A New Name, Debugging, and Some Mind Games
Spring is here, or at least coming along, and the Lens Zoo development tiger team is emerging from its incubator. Since just before Christmas we have been hard at work pulling together the many different pieces needed to make a Lens Zoo work well. This week, the Science Team is helping debug the identification interface that the Dev Team built, and then we’ll be ready to beta test it. It’s looking very cool. Following discussions here and elsewhere, we settled on the project name “Space Warps.” As Thomas J pointed out, with this name we won’t ever have to explain who “Len” is!
While all that is happening, we are also starting to think about how the other parts of the project might work. Once our spotters have identified an initial batch of lens candidates, we will have to figure out what to do with them all (and they will be numerous!). A good first check is to phone a friend: with the Talk system, we’ll be able to assemble collections of lens candidates for everyone to comment on. You can see this happening already, freestyle, in Galaxy Zoo Talk. We’ll be trying to come up with ways of making it easier to browse collections in Talk, and to be able to cast your vote on whether you think each object is a lens, or not.
But hang on: isn’t voting rather subjective? Well, yes and no. A key part of the lens-finding process is modeling, that is, figuring out whether the features we see in the image could actually be due to gravitational lensing.
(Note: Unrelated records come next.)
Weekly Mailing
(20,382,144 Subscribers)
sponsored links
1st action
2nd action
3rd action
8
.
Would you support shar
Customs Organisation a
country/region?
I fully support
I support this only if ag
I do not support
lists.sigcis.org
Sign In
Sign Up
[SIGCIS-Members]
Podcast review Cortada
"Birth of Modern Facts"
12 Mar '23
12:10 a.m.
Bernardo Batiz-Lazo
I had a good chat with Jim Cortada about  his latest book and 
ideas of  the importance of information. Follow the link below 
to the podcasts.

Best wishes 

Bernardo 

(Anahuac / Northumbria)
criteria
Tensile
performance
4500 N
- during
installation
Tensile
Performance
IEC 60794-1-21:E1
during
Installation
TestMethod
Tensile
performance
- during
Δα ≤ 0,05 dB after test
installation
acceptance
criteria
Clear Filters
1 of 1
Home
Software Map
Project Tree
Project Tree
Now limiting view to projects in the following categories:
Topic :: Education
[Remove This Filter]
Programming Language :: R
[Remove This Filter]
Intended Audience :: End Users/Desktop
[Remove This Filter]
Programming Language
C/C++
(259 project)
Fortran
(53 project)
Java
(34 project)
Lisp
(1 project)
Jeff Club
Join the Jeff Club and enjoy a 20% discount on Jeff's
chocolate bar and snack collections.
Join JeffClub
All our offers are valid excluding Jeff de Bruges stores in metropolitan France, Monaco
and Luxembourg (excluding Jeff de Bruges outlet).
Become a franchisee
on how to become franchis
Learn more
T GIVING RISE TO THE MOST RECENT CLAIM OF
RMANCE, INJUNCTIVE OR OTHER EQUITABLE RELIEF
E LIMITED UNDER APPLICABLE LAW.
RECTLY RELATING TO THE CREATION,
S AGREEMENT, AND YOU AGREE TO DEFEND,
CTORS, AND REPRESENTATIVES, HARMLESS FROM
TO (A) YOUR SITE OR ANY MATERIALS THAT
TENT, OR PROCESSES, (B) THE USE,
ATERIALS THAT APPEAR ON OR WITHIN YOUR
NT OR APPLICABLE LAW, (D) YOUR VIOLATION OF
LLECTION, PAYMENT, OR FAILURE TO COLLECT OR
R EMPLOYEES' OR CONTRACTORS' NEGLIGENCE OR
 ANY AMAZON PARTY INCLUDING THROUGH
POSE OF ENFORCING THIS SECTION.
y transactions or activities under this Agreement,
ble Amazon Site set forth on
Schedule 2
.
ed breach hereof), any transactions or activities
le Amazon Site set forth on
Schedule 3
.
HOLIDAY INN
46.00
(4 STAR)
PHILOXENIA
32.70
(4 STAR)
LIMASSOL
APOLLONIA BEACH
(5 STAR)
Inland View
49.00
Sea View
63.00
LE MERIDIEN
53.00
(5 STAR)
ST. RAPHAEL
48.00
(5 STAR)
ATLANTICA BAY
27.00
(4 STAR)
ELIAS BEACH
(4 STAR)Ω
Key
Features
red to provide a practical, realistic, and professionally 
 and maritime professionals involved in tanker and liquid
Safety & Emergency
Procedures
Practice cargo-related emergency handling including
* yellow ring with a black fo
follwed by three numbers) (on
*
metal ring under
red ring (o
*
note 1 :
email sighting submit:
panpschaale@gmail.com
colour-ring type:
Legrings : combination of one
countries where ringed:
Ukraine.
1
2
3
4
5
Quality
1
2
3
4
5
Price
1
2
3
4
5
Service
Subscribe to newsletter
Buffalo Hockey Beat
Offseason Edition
A minimum requirement for a successful lens candidate is that its images be explained by a plausible lens model! Fortunately, some initial lens modeling can be done mentally: this is why much of the site development effort so far has gone into the training material needed to help people understand what gravitational lenses look like, and how the arcs and multiple images are formed. Think about what you are doing when you make a judgement about a lens candidate: you are imagining how that image could have been formed, and to do that, you need a model of a gravitational lens in your head!
For the more difficult and ambiguous cases though, we’ll need to actually make some predicted images, using a computer model – so we’re thinking of other ways that we could enable this. Several members of the Science Team have written lens modeling software, we just need to make it possible for all of you to use it! More on this soon.
Great news!
OK, I’ll confess to extreme ignorance, who is “Len”? And why did you think you’d never have to explain who she is?
Ah, I get it! “Lens Zoo” may be mis-read as “Len’s Zoo”, the Zoo “belonging” to Len. Its something which people who think the apostrophe should learn it’s rightful place in a sentence wouldn’t misunderstand … (now, where the ‘wink’ smilie?)